ANALYSIS: For Donald Trump, Call for Unity Starts With Bleak Message
Donald Trump was sworn in as the 45th president of the United States.
— -- A divided nation on edge greeted a new president on Friday.
And President Donald J. Trump delivered a message unlike any the nation had heard from its leader. The nation is broken, he said - drifting, decaying, addled by crimes and drugs — and Trump presented himself as the figure who will “fight for you.”
“This American carnage stops right here and stops right now,” the new president declared. “From this day forward, a new vision will govern our land. From this day forward, it’s going to be only America first. America first.”
Yet the America he’s putting first is not united and not particularly optimistic. His portrait of America was similar to the one he embraced as a candidate, with little adjustment for the fact that he is now president.
Trump’s short speech offered essentially no acknowledgment of the millions who opposed his campaign. It was an appeal and a pledge to his base — to the millions of Americans for whom this is a moment of great hope and not those greeting this era with trepidation.
He addressed “forgotten men and women” directly: “You will never be ignored again.”
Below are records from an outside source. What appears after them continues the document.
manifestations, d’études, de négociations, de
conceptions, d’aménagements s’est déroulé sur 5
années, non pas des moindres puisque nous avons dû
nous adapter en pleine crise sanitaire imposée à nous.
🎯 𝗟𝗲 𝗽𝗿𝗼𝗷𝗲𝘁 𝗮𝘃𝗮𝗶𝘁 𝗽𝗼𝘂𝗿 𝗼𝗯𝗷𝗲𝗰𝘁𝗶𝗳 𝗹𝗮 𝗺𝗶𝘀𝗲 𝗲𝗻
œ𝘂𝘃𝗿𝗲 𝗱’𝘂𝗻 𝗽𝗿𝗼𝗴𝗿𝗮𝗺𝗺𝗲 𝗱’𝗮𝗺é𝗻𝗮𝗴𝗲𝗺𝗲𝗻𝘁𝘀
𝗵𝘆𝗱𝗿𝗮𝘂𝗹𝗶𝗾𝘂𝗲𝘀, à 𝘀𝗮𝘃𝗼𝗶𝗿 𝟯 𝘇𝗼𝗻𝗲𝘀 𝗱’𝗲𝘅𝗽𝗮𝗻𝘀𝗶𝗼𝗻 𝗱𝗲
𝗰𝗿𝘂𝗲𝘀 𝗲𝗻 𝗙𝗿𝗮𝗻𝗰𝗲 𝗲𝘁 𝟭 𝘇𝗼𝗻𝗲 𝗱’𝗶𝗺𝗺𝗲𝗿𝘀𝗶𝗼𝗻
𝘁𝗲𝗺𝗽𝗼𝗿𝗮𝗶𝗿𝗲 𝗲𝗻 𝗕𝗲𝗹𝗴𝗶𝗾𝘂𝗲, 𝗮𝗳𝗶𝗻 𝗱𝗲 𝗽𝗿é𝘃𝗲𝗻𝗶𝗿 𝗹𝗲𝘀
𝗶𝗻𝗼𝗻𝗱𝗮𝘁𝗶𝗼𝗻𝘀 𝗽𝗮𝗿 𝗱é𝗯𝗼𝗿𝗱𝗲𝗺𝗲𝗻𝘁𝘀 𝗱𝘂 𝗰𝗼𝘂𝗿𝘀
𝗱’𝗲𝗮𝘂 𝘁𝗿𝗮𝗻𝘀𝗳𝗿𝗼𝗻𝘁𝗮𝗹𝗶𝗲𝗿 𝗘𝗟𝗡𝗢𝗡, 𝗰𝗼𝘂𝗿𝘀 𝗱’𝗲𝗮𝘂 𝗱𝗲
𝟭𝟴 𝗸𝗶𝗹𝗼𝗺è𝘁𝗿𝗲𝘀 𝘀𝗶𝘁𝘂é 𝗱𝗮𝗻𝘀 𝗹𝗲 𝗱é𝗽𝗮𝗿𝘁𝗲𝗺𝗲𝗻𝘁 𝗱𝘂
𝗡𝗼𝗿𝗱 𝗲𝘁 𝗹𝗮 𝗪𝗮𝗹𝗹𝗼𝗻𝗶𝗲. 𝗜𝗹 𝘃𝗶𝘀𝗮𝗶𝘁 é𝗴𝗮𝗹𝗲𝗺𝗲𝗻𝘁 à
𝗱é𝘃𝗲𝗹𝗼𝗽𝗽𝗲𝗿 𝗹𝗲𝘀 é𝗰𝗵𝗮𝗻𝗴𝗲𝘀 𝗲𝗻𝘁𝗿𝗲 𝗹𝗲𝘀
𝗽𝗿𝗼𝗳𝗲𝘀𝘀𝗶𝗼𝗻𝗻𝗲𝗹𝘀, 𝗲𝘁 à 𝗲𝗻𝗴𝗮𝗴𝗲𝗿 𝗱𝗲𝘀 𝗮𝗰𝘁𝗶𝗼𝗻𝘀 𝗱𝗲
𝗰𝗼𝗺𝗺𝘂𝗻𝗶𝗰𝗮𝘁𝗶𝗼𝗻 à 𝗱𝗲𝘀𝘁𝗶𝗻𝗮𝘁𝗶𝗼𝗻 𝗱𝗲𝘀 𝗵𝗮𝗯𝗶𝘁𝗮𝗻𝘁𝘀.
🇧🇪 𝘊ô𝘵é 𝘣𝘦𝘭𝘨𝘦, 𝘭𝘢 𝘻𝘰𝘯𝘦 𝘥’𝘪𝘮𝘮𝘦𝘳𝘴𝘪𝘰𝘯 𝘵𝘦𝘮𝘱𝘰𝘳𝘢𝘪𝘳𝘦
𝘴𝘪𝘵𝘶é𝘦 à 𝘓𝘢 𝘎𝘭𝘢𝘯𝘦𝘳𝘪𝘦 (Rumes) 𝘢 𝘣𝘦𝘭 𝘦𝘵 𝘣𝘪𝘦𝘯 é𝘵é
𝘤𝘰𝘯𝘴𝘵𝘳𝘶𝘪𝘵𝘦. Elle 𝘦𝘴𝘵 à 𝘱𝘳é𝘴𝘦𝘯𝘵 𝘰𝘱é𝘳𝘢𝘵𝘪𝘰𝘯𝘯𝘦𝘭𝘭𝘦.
In vowing to be their voice, Trump outlined a vision for unity that starts with a nation lining up behind its new president. He hinted at an agenda that will scramble party lines — on trade, on infrastructure — while emphasizing aspects that are likely to harden his opposition.
Trump’s vision is a rebuke not just to President Obama but also to presidents who came before him. His suggestion that “you, the people” will now come back into great power is provocative and could test his own Republican Party’s loyalty to him.
The president’s prescription comes down to the same word he famously plasters on his airplanes and his buildings. As if on cue, the pageantry of Inauguration Day, with its familiar and beautiful American rituals, obscured the nation’s divisions only for as long as it took protesters to seize the streets.
Trump’s hope is that success will be its own uniting force — a new creed built around a new president, at an anxious time for the nation.
“A new national pride will stir our souls, lift our sights and heal our divisions,” Trump said.